1. Molto spesso. 2. Abbastanza spesso.

3. Non molto spesso. 4. Mai o raramente.

13. Quanto spesso non riuscite ad avviare un progetto per paura di fallire?
1. Molto spesso. 2. Abbastanza spesso.
3. Non molto spesso. 4. Mai o raramente.

14. Quanto spesso non vi sentite inclini a concludere un progetto perché non è abbastanza buono?
1. Molto spesso. 2. Abbastanza spesso.
3. Non molto spesso. 4. Mai o raramente.

15. Quanto potete convivere con un lavoro che avete concluso e che sapete non essere perfetto?
1. Per niente. 2. Non molto.
3. Abbastanza. 4. Tranquillamente.

16. Quanto spesso pensate di essere impostori?

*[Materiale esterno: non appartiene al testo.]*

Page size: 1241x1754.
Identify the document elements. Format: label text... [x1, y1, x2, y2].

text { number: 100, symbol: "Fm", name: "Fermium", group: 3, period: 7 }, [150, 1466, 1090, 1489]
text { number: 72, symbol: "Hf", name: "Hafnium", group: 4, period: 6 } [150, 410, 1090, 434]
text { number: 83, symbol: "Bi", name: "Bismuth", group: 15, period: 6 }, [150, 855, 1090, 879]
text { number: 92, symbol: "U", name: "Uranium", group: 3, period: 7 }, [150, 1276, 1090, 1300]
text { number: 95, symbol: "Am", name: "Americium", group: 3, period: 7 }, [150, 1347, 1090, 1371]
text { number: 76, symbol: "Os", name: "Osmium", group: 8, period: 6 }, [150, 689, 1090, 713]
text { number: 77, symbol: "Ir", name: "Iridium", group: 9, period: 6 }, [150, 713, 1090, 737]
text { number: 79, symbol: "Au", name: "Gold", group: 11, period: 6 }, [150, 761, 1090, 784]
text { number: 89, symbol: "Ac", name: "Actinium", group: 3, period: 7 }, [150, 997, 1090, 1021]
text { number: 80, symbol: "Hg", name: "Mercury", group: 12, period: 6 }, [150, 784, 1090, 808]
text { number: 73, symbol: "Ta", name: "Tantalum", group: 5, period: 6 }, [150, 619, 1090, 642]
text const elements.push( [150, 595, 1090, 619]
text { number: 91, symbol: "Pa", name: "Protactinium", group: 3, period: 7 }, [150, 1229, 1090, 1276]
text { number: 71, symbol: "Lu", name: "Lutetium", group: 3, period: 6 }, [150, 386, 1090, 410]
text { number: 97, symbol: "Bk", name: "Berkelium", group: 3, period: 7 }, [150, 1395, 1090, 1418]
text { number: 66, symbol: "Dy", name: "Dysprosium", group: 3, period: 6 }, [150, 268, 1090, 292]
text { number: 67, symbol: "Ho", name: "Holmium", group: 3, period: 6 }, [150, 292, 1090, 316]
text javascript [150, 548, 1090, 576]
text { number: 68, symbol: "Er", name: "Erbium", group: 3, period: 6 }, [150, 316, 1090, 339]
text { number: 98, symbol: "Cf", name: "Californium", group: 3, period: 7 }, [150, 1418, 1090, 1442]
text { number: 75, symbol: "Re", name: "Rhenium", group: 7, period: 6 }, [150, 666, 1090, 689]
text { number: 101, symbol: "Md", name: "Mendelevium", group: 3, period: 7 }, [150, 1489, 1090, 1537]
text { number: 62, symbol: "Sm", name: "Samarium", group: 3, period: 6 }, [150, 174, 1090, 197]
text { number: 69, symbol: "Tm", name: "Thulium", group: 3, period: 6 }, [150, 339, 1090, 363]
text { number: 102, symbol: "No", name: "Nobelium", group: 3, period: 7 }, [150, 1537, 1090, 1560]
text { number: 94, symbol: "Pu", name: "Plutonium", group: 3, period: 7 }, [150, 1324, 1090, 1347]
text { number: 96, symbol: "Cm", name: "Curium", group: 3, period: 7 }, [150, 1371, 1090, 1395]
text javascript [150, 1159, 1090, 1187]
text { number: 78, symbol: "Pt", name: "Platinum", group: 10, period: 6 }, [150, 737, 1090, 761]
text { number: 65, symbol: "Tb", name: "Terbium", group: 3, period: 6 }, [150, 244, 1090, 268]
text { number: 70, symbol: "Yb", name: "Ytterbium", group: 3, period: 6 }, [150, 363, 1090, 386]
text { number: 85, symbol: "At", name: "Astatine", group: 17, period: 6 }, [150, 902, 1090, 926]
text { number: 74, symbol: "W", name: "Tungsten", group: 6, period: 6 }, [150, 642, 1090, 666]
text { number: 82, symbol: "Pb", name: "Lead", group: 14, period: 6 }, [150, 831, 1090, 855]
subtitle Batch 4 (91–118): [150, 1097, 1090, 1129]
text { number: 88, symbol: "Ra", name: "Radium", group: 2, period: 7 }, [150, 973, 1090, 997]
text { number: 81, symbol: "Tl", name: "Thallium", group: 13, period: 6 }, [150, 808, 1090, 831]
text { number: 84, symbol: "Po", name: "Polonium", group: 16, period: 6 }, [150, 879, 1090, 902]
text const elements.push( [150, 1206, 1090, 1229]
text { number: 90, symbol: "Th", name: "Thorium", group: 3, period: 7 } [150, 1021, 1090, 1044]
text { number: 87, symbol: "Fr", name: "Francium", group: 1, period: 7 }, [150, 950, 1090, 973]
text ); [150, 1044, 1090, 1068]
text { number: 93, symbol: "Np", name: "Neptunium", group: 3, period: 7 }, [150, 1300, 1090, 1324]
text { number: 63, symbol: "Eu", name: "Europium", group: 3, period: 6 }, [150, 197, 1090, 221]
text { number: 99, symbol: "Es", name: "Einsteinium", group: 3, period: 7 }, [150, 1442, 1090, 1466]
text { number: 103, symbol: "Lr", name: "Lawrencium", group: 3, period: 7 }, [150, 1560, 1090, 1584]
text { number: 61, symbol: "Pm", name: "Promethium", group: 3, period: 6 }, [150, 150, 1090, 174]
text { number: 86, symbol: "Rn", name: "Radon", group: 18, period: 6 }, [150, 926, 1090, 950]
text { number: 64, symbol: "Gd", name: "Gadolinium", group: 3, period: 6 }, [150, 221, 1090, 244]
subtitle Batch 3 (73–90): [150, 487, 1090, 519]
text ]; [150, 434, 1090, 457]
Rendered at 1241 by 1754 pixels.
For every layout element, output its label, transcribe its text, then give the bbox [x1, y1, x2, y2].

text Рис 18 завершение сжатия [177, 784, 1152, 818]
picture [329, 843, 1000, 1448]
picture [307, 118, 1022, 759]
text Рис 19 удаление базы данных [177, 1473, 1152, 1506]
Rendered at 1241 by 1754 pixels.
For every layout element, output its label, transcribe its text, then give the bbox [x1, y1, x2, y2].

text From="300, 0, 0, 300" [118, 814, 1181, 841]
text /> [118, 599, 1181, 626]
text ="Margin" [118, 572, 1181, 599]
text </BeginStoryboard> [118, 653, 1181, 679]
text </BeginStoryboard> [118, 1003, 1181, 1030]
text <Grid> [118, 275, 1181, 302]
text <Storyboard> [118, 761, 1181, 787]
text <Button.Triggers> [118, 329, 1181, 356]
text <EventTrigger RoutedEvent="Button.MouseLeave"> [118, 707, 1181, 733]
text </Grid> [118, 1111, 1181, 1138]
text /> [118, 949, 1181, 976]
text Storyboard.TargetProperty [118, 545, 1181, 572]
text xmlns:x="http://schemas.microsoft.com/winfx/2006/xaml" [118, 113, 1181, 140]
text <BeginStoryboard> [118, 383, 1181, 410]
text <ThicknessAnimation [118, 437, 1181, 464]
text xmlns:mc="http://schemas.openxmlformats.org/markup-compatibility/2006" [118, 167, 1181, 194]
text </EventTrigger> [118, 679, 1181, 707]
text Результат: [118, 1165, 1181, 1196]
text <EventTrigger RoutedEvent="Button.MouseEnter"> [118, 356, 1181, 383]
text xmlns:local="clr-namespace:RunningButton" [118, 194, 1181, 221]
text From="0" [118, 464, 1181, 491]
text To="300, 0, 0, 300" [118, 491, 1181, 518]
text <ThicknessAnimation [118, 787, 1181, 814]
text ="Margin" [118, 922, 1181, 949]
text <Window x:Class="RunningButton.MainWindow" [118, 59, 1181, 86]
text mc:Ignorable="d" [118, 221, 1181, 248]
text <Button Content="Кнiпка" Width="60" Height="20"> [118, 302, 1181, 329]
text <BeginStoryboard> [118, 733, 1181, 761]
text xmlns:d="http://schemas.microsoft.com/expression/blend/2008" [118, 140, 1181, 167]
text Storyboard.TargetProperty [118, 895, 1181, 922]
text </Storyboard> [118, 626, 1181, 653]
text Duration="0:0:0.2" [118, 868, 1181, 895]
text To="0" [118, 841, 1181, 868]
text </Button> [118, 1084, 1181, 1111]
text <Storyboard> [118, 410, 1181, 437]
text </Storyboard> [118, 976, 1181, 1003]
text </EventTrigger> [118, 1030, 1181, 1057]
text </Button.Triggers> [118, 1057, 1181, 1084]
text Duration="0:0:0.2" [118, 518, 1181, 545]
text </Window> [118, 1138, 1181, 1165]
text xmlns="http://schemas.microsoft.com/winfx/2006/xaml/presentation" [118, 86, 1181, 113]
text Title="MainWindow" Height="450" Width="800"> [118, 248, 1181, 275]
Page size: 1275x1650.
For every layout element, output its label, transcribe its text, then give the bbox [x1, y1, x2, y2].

1. Molto spesso. 2. Abbastanza spesso. 3. Non molto spesso. 4. Mai o raramente.

17. Quanto vi preoccupa che la vostra mancanza di competenza/talento/capacità venga scoperta?
1. Molto. 2. Abbastanza. 3. Non molto. 4. Per nulla.

18. Quanto è importante per voi il riconoscimento da parte degli altri (per esempio, gli elogi)?
1.
Molto. 2. Abbastanza. 3. Non molto. 4. Nient’affatto.

Come valutare il punteggio

Il numero a sinistra di ciascuna risposta indica il punteggio. Il punteggio minimo è 17, il massimo 72. Quanto più basso è il punteggio, tanto più è probabile che soffriate di sindrome dell’impostore. Come indicazione molto generale: punteggi inferiori a 36 indicano che probabilmente avete qualche tratto della sindrome.